Exercise requirements: Retype every line of the data below character for character, keeping each line break where it falls.

*** Opening of Given data ***

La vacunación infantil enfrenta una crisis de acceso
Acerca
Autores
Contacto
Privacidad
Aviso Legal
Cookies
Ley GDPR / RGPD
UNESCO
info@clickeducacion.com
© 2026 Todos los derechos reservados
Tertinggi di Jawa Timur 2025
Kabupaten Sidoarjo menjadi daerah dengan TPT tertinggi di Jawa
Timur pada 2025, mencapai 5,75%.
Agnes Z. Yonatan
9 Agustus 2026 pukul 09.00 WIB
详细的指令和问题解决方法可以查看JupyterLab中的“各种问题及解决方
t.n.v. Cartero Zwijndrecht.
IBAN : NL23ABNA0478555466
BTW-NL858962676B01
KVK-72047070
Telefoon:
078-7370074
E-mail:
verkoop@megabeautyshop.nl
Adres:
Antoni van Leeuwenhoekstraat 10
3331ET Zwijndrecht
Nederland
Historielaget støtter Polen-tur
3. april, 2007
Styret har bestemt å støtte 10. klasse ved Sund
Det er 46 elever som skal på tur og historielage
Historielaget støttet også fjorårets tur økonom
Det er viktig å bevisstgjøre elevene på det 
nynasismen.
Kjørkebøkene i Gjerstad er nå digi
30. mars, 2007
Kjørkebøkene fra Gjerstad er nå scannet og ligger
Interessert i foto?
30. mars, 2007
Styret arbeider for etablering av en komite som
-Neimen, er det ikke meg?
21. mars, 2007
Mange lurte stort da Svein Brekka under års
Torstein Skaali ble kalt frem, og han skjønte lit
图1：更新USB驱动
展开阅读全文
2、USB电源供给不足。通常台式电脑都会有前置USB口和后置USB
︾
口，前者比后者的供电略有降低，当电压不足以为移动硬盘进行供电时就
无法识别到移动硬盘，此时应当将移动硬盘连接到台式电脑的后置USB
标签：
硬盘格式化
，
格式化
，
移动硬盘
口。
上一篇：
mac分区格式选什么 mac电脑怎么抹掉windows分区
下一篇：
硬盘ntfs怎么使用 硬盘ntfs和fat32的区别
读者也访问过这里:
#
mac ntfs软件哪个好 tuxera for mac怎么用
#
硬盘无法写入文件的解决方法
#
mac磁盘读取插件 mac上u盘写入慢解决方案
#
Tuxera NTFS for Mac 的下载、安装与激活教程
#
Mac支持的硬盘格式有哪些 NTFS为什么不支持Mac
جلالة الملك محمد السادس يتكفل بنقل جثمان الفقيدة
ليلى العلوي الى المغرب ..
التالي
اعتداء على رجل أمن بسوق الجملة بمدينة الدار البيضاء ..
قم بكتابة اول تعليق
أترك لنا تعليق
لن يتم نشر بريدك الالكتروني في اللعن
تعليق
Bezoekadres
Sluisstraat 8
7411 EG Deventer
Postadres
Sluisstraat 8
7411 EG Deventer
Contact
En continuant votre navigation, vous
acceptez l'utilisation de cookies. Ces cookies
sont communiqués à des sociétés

*** Close of Given data ***

Result of this task:
La vacunación infantil enfrenta una crisis de acceso
Acerca
Autores
Contacto
Privacidad
Aviso Legal
Cookies
Ley GDPR / RGPD
UNESCO
info@clickeducacion.com
© 2026 Todos los derechos reservados
Tertinggi di Jawa Timur 2025
Kabupaten Sidoarjo menjadi daerah dengan TPT tertinggi di Jawa
Timur pada 2025, mencapai 5,75%.
Agnes Z. Yonatan
9 Agustus 2026 pukul 09.00 WIB
详细的指令和问题解决方法可以查看JupyterLab中的“各种问题及解决方
t.n.v. Cartero Zwijndrecht.
IBAN : NL23ABNA0478555466
BTW-NL858962676B01
KVK-72047070
Telefoon:
078-7370074
E-mail:
verkoop@megabeautyshop.nl
Adres:
Antoni van Leeuwenhoekstraat 10
3331ET Zwijndrecht
Nederland
Historielaget støtter Polen-tur
3. april, 2007
Styret har bestemt å støtte 10. klasse ved Sund
Det er 46 elever som skal på tur og historielage
Historielaget støttet også fjorårets tur økonom
Det er viktig å bevisstgjøre elevene på det 
nynasismen.
Kjørkebøkene i Gjerstad er nå digi
30. mars, 2007
Kjørkebøkene fra Gjerstad er nå scannet og ligger
Interessert i foto?
30. mars, 2007
Styret arbeider for etablering av en komite som
-Neimen, er det ikke meg?
21. mars, 2007
Mange lurte stort da Svein Brekka under års
Torstein Skaali ble kalt frem, og han skjønte lit
图1：更新USB驱动
展开阅读全文
2、USB电源供给不足。通常台式电脑都会有前置USB口和后置USB
︾
口，前者比后者的供电略有降低，当电压不足以为移动硬盘进行供电时就
无法识别到移动硬盘，此时应当将移动硬盘连接到台式电脑的后置USB
标签：
硬盘格式化
，
格式化
，
移动硬盘
口。
上一篇：
mac分区格式选什么 mac电脑怎么抹掉windows分区
下一篇：
硬盘ntfs怎么使用 硬盘ntfs和fat32的区别
读者也访问过这里:
#
mac ntfs软件哪个好 tuxera for mac怎么用
#
硬盘无法写入文件的解决方法
#
mac磁盘读取插件 mac上u盘写入慢解决方案
#
Tuxera NTFS for Mac 的下载、安装与激活教程
#
Mac支持的硬盘格式有哪些 NTFS为什么不支持Mac
جلالة الملك محمد السادس يتكفل بنقل جثمان الفقيدة
ليلى العلوي الى المغرب ..
التالي
اعتداء على رجل أمن بسوق الجملة بمدينة الدار البيضاء ..
قم بكتابة اول تعليق
أترك لنا تعليق
لن يتم نشر بريدك الالكتروني في اللعن
تعليق
Bezoekadres
Sluisstraat 8
7411 EG Deventer
Postadres
Sluisstraat 8
7411 EG Deventer
Contact
En continuant votre navigation, vous
acceptez l'utilisation de cookies. Ces cookies
sont communiqués à des sociétés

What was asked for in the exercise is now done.